When I left, years before someone more courageous than me transitioned the whole appalling mess to git, our largest file was 14GiB and took more than half an hour to check out.
The SCCS weave is terrible. (It's exactly as good a format as you'd expect for the time, since it is essentially an ed script with different characters. It was a sensible decision for back then, but we really should put the bloody thing out of its misery, and ours.)
- qwertyuiop924 10 years ago
  
  Huh. Now I wonder how BK resolved this.
  
  6 replies →
caf 10 years ago
Presumably if you then delete that first line in the third version, you get something like
^AI 1 this is the first line in the first version. ^AE 1 ^AD 3 ^AI 2 this is the line that was added in the second version ^AE 2 ?
- luckydude 10 years ago
  
  Close. By the way there is a bk _scat command (sccs cat, not poop) that dumps the ascii file format so you can try this and see.
  The delete needs to be an envelope around the insert so you get
  ^AD 3 ^AI 1 this is the first line in the first version. ^AE 1 ^AE 3 ^AI 2 this is the line that was added in the second version ^AE 2
  That whole weave thing is really cool. The only person outside of BK land that got it was Braam Cohen in Codeville, I think he had a weave.
  
  5 replies →
qwertyuiop924 10 years ago

That actually is pretty neat
clacke2 10 years ago
Aha, so that's where bzr got it from. :-)
- luckydude 10 years ago
  
  bzr got more than that from BK, it got one of my favorite things, per-file checkin comments.
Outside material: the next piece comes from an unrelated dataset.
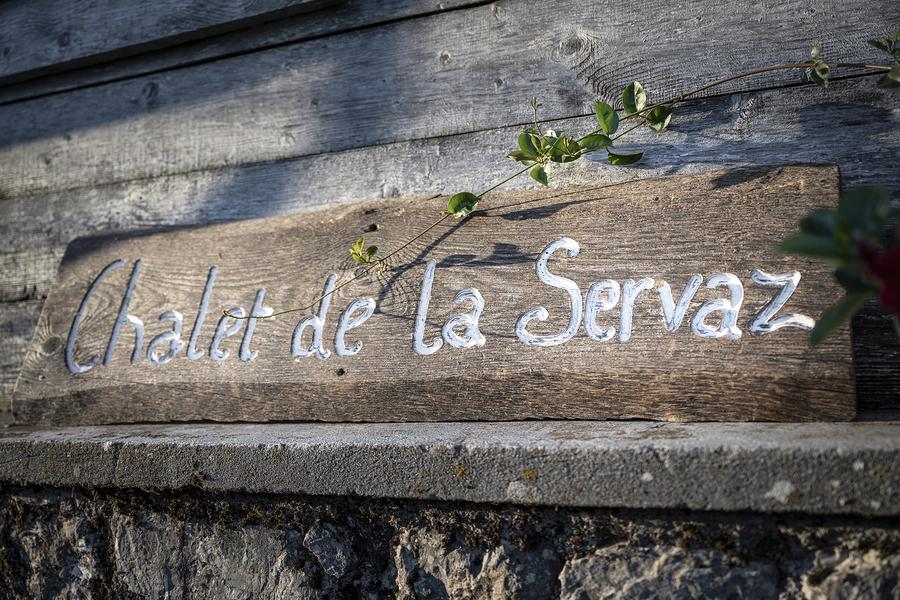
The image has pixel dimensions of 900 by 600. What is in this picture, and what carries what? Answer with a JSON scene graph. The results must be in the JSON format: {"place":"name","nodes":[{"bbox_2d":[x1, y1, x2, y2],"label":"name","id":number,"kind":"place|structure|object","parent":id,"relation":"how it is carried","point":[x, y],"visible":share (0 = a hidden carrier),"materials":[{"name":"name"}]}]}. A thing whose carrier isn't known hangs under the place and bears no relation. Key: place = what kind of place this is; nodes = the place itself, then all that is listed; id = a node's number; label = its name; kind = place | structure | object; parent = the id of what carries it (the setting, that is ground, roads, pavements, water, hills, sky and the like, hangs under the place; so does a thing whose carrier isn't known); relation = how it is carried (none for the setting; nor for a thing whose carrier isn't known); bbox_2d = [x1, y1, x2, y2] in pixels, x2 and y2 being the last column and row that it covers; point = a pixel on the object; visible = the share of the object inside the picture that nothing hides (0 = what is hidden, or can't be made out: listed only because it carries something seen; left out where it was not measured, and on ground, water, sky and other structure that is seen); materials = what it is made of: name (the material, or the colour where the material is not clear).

I liken those to regression tests, when you start out you don't really value them but over time the value builds up. The fact that Git doesn't have them bugs me to no end. BZR was smart enough to copy that feature and that's why MySQL choose bzr when they left BK.
  The thing bzr didn't care about, sadly, is performance. An engineer at Intel once said to me, firmly, "Performance is a feature".
  
  11 replies →

pklausler 10 years ago

In short, RCS maintains a clean copy of the head revision, and a set of reverse patches to be applied to recreate older revisions. SCCS maintains a sequence of blocks of lines that were added or deleted at the same time, and any revision can be extracted in the same amount of time by scanning the blocks and retaining those that are pertinent.

Really old school revision control systems, like CDC's MODIFY and Cray's clone UPDATE, were kind of like SCCS. Each line (actually card image!) was tagged with the ids of the mods that created and (if no longer active) deleted it.

rbsmith 10 years ago
| CDC's MODIFY and Cray's clone UPDATE, were kind of like SCCS
Do you have references? I've heard of these but haven't come across details after much creative searching since they are common words.
- pmcjones 10 years ago
  
  See http://www.bitsavers.org/pdf/cdc/cyber/software/ .
  
  1 reply →
- luckydude 10 years ago
  
  I've heard that too. It comes from card readers somehow.